You can get the encoded amino acid from a RNA triplet
aa = gc["UAC"]
aa
'Y'
or DNA triplet.
aa = gc["TAC"]
aa
'Y'
The mapping from codon to amino acid is provided by the genetic code instance sense_codons
attribute. So, calling list()
on that dict returns just the sense codons [1].
list(gc.sense_codons)[:4]
['TTT', 'TTC', 'TTA', 'TTG']
You can get all the codons that encode an amino acid.
codons = gc["Y"]
codons
['TAT', 'TAC']
You can check whether a codon is a start
gc.is_start("ATG")
True
or stop codon
gc.is_stop("TAA")
True
Stop codons are represented by "*"
character.
gc["TGA"]
'*'
gc["*"]
['TAA', 'TAG', 'TGA']
You can translate a string.
gc.translate("TCGACCGTTTAAGCC")
'STV*A'
You can get the code as a Table,
table = gc.to_table()
table
aa | IUPAC code | codons |
---|---|---|
Alanine | A | GCT,GCC,GCA,GCG |
Cysteine | C | TGT,TGC |
Aspartic Acid | D | GAT,GAC |
Glutamic Acid | E | GAA,GAG |
Phenylalanine | F | TTT,TTC |
Glycine | G | GGT,GGC,GGA,GGG |
Histidine | H | CAT,CAC |
Isoleucine | I | ATT,ATC,ATA |
Lysine | K | AAA,AAG |
Leucine | L | TTA,TTG,CTT,CTC,CTA,CTG |
Methionine | M | ATG |
Asparagine | N | AAT,AAC |
Proline | P | CCT,CCC,CCA,CCG |
Glutamine | Q | CAA,CAG |
Arginine | R | CGT,CGC,CGA,CGG,AGA,AGG |
Serine | S | TCT,TCC,TCA,TCG,AGT,AGC |
Threonine | T | ACT,ACC,ACA,ACG |
Valine | V | GTT,GTC,GTA,GTG |
Tryptophan | W | TGG |
Tyrosine | Y | TAT,TAC |
STOP | * | TAA,TAG,TGA |
21 rows x 3 columns
See the cogent3 cookbook documentation for more on using genetic codes.
8.7.3. Exercises#
Identify all sense codons that differ from each other at only one of the codon positions.
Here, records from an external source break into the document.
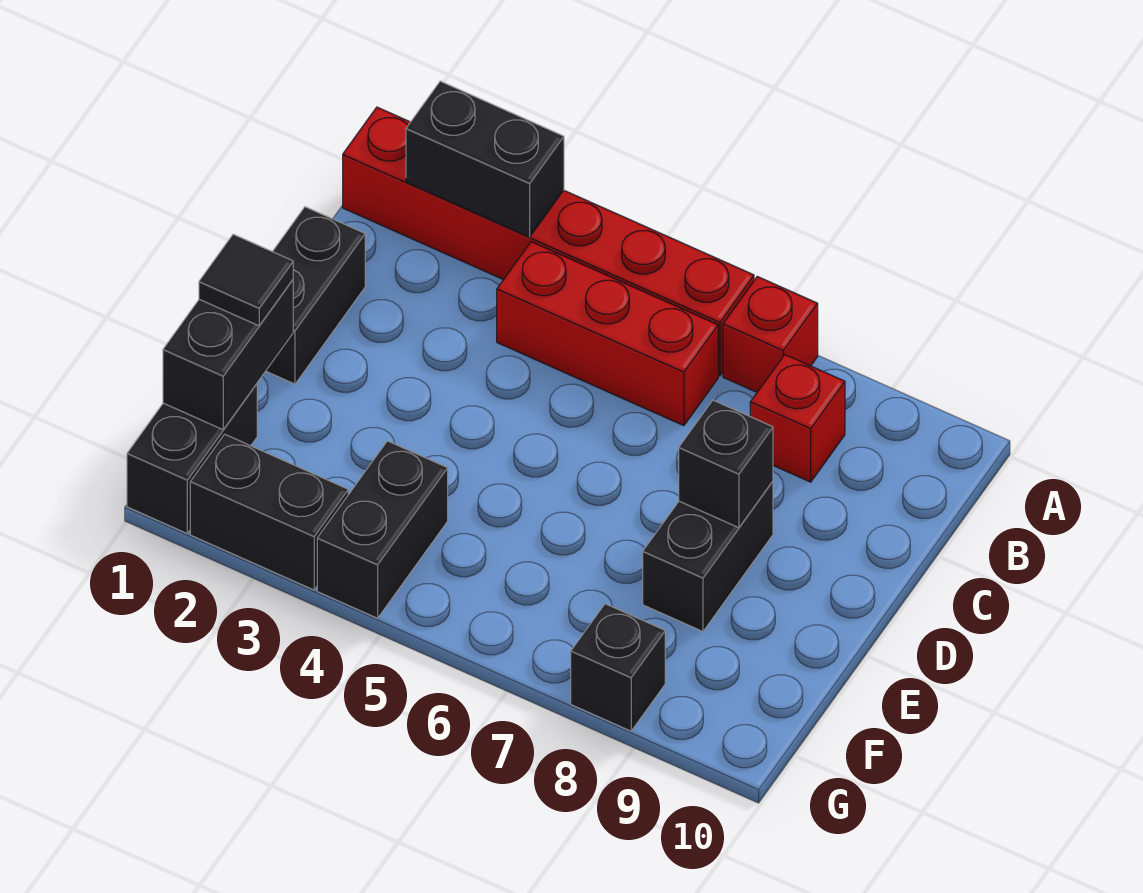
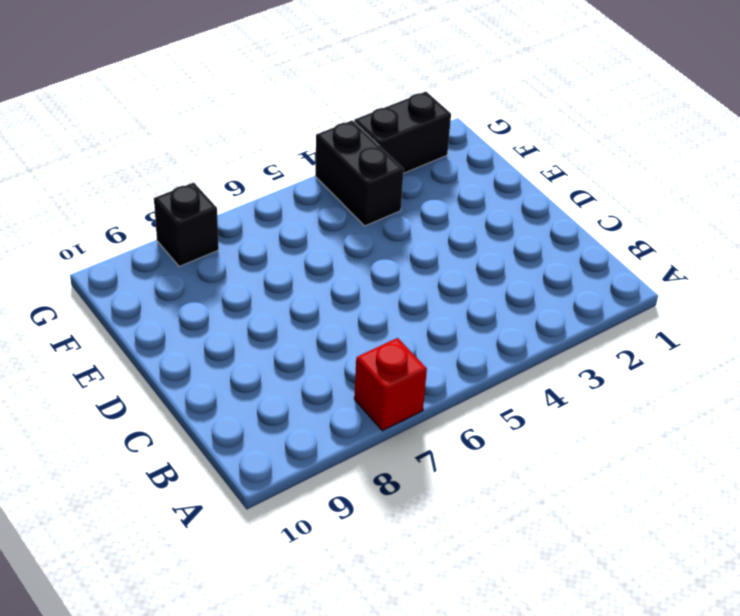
none -> red 1x6 brick [343,107,754,376]
none -> red 1x3 brick [497,242,718,426]
none -> red 1x1 brick [750,355,845,482]

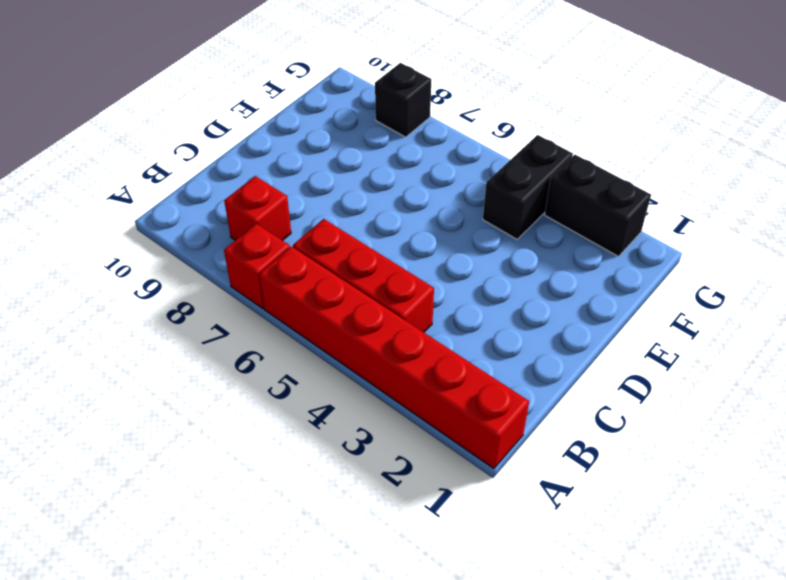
none -> black 1x2 brick [266,207,365,384]
none -> black 1x2 brick [643,481,773,632]
none -> black 1x2 brick [127,384,257,533]

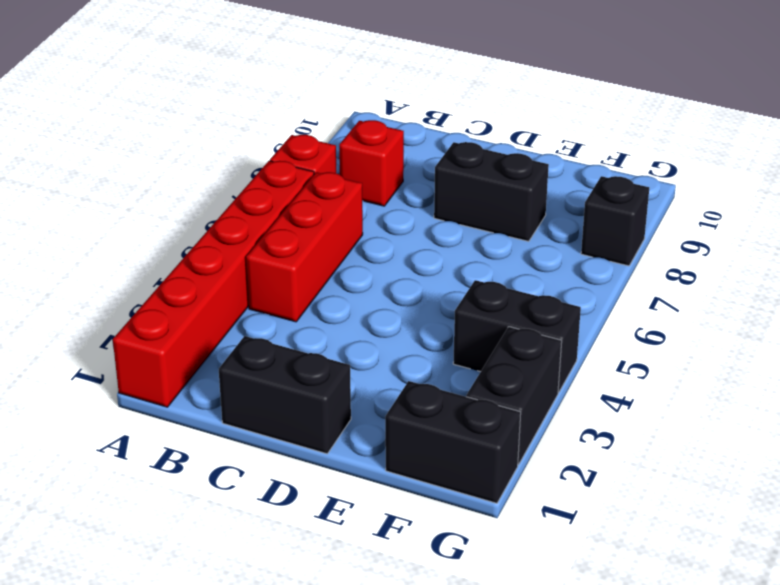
none -> black 1x2 brick [406,81,564,237]
none -> black 1x1 brick [679,400,773,528]
none -> black 1x2 brick [163,280,293,430]

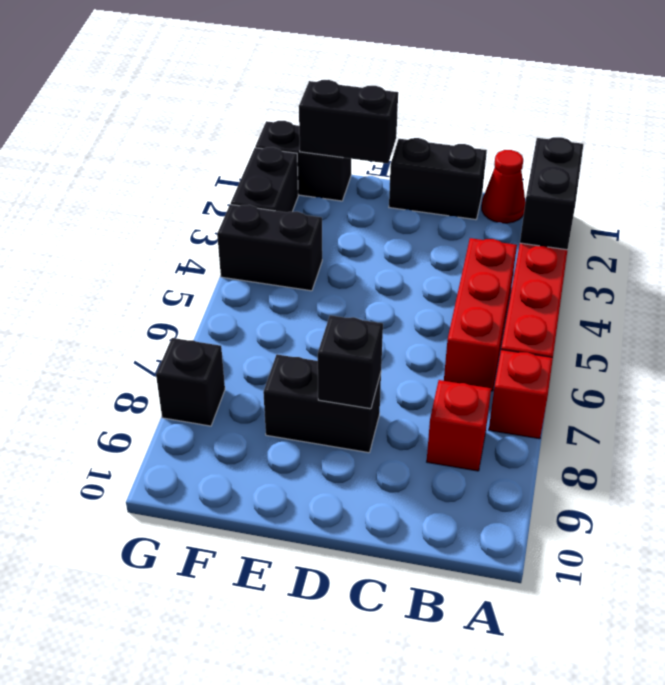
red 1x1 cone [482,150,525,223] -> none
none -> black 1x1 tile [199,234,293,326]

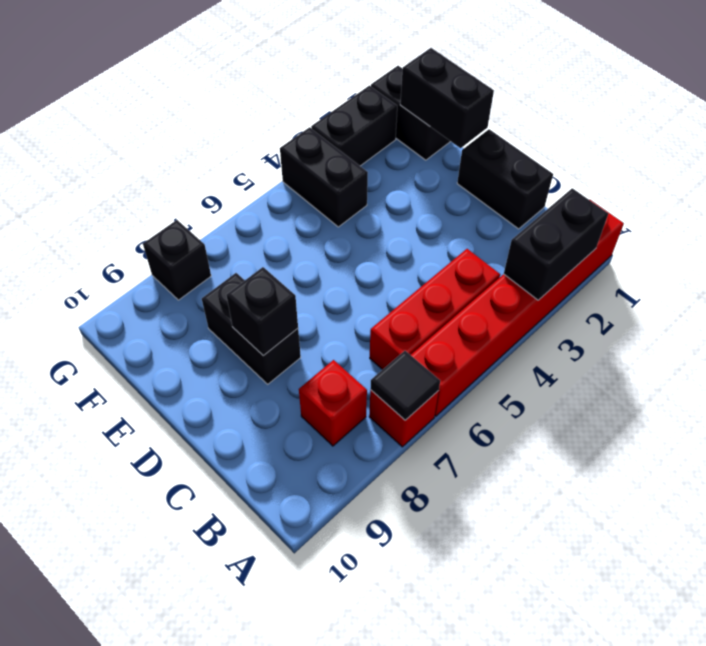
black 1x1 tile [370,351,440,420] -> black 1x1 tile moved to [199,234,293,326]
Group these pairs by codon position [2]. The following questions refer to these groupings.
1st, 2nd and 3rd codon position.
Pick a genetic code and, for each such codon position group, count the number of changes that are synonymous. Is there a difference between the codon position and the proportion of synonymous changes?
Does the property measured in the previous question differ between the genetic codes?
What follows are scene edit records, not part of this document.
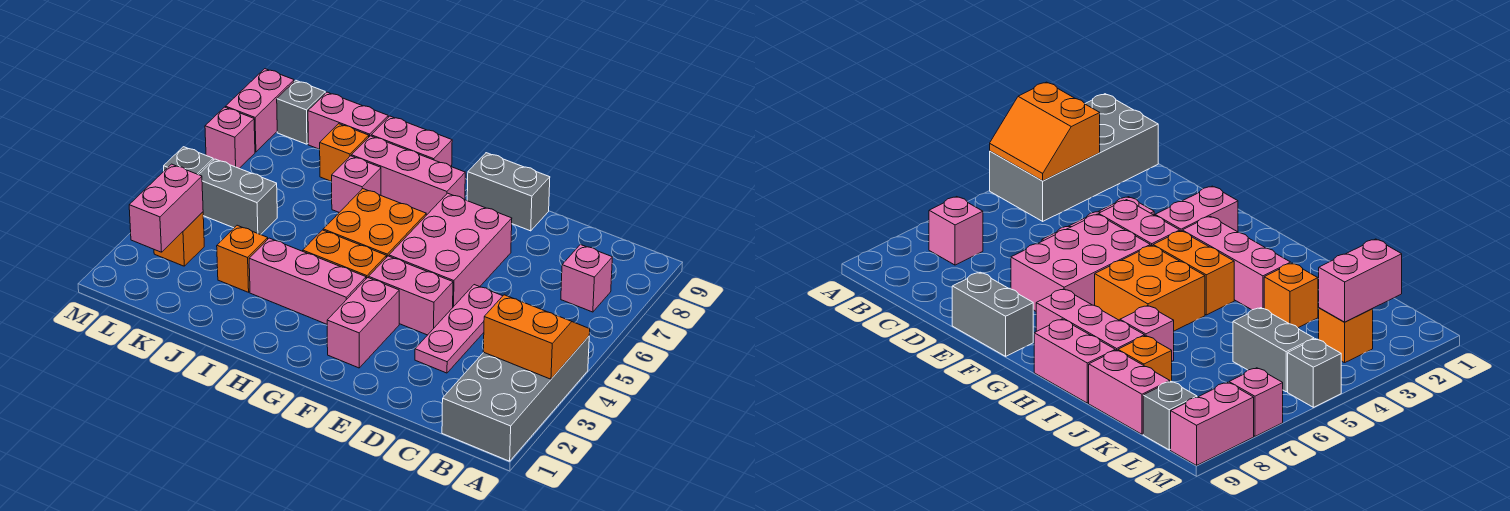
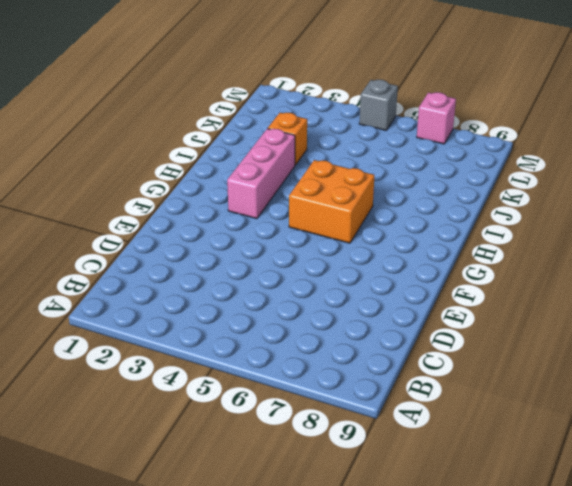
none -> grey 2x4 brick [442,336,589,461]
none -> pink 1x1 brick [561,244,612,312]
none -> pink 1x3 plate [415,285,502,373]

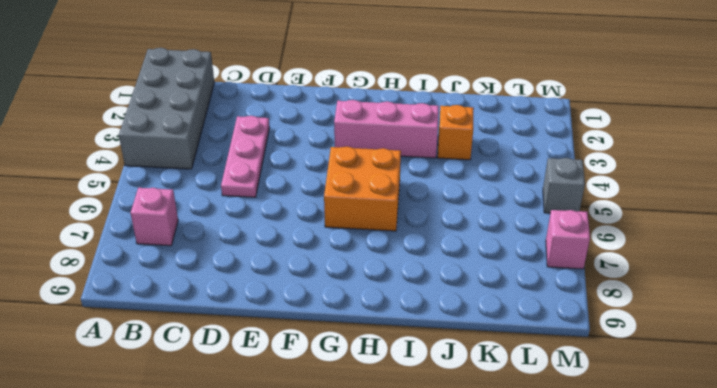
none -> pink 1x2 brick [369,256,453,335]
none -> pink 2x3 brick [389,193,512,307]
none -> grey 1x2 brick [467,153,550,231]

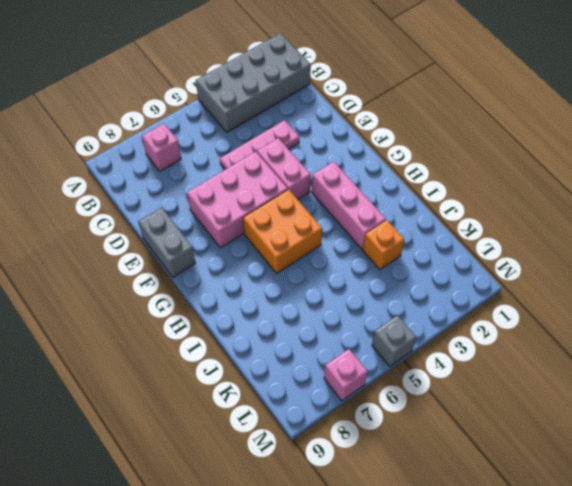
none -> pink 1x2 brick [327,278,399,368]
none -> orange 1x2 brick [303,230,386,279]
none -> pink 1x3 brick [352,136,465,215]

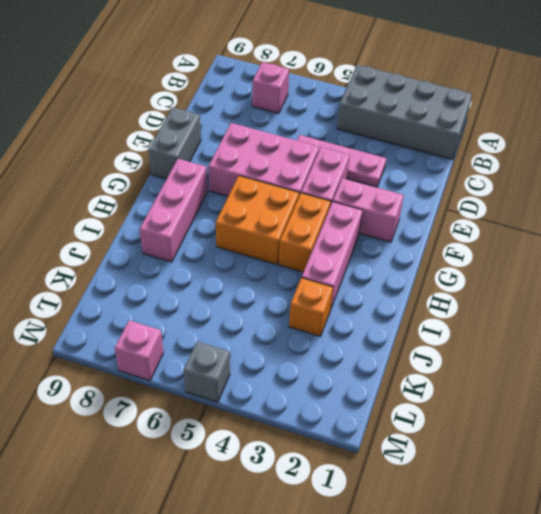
none -> pink 1x2 brick [371,116,452,167]
none -> pink 1x1 brick [332,156,381,212]
none -> orange 1x1 brick [320,124,369,182]

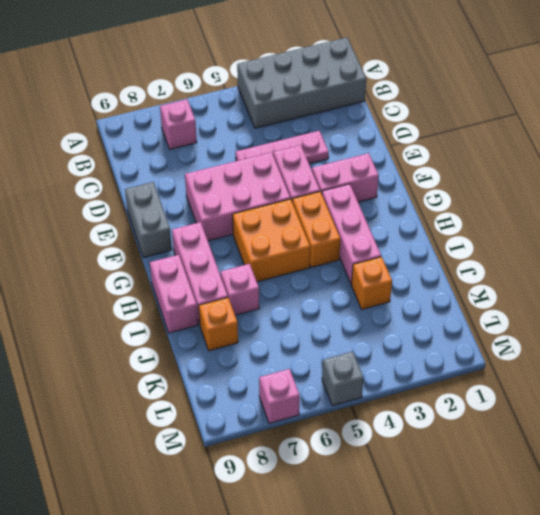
none -> pink 1x2 brick [308,92,388,149]
none -> grey 1x2 brick [199,159,277,235]
none -> orange 1x1 brick [154,212,204,266]

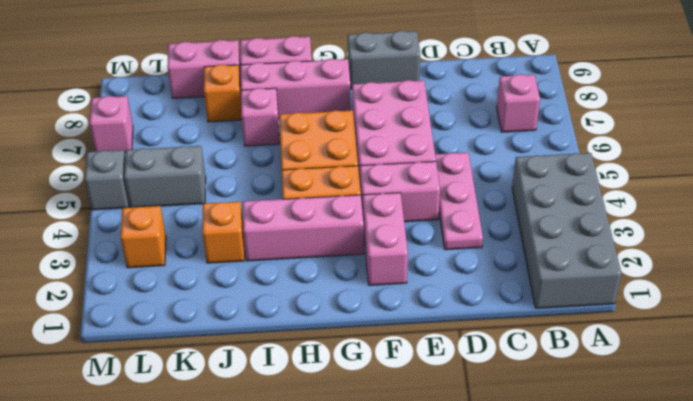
none -> grey 1x1 brick [277,80,325,144]
none -> pink 1x2 brick [226,69,294,152]
none -> orange 2x2 slope [483,295,590,379]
Categorise the codon differences by whether they are transition or transversion changes (see Point mutations). Assess whether the fraction of synonymous changes differs between transition and transversion changes.
Is there variation (between the genetic codes) in the number of stop codons? Assess this programmatically.
Hint: look at the attributes on the genetic code instance.